If a line in the material below has the string "Eduardo", copy it out.

### Data under study
-------
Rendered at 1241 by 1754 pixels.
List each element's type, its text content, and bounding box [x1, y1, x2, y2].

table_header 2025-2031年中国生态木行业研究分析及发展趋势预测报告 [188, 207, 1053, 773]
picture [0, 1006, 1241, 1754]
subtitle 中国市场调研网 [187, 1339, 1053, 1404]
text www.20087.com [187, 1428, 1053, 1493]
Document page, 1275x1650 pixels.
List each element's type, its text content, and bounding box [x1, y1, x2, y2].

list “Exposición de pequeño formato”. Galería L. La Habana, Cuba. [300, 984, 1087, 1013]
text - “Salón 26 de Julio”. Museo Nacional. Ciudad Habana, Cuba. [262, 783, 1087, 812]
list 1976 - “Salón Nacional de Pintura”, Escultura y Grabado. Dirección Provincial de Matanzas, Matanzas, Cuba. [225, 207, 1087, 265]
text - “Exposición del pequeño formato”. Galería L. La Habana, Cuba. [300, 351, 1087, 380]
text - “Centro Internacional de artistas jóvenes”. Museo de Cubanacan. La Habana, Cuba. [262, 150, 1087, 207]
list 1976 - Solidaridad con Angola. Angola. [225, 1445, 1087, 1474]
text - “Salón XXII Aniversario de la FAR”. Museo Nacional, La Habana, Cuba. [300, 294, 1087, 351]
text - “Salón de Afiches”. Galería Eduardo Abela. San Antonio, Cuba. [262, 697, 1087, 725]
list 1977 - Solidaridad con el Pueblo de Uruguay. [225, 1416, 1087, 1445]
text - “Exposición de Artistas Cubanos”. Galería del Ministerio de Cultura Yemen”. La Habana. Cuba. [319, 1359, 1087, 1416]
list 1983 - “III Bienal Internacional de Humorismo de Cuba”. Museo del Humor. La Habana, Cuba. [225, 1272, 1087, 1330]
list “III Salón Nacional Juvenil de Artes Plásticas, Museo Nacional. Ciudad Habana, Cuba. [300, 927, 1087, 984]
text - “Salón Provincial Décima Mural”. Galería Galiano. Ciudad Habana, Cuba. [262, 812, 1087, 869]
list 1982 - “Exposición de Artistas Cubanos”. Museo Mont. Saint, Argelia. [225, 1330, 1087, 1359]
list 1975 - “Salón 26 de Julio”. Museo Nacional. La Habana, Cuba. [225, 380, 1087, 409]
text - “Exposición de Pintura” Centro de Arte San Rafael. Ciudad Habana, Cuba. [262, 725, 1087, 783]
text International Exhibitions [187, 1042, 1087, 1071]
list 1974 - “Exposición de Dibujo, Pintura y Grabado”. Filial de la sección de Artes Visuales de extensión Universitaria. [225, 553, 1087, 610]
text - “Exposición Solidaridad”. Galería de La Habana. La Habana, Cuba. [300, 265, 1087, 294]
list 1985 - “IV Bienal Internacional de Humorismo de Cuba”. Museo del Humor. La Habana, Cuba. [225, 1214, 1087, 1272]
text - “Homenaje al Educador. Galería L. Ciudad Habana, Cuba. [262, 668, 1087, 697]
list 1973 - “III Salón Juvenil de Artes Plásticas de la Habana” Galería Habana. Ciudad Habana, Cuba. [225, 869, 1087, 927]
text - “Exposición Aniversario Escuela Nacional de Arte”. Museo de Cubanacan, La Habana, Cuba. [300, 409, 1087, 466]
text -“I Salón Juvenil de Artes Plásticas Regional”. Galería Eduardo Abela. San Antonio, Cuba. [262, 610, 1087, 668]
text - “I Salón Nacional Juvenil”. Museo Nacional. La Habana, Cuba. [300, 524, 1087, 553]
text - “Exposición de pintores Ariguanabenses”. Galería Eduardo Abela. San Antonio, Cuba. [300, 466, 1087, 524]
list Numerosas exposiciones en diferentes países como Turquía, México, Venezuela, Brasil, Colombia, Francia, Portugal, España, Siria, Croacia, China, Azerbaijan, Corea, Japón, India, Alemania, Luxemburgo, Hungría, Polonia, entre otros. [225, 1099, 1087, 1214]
-------
### Result of the task
text - “Salón de Afiches”. Galería Eduardo Abela. San Antonio, Cuba. [262, 697, 1087, 725]
text -“I Salón Juvenil de Artes Plásticas Regional”. Galería Eduardo Abela. San Antonio, Cuba. [262, 610, 1087, 668]
text - “Exposición de pintores Ariguanabenses”. Galería Eduardo Abela. San Antonio, Cuba. [300, 466, 1087, 524]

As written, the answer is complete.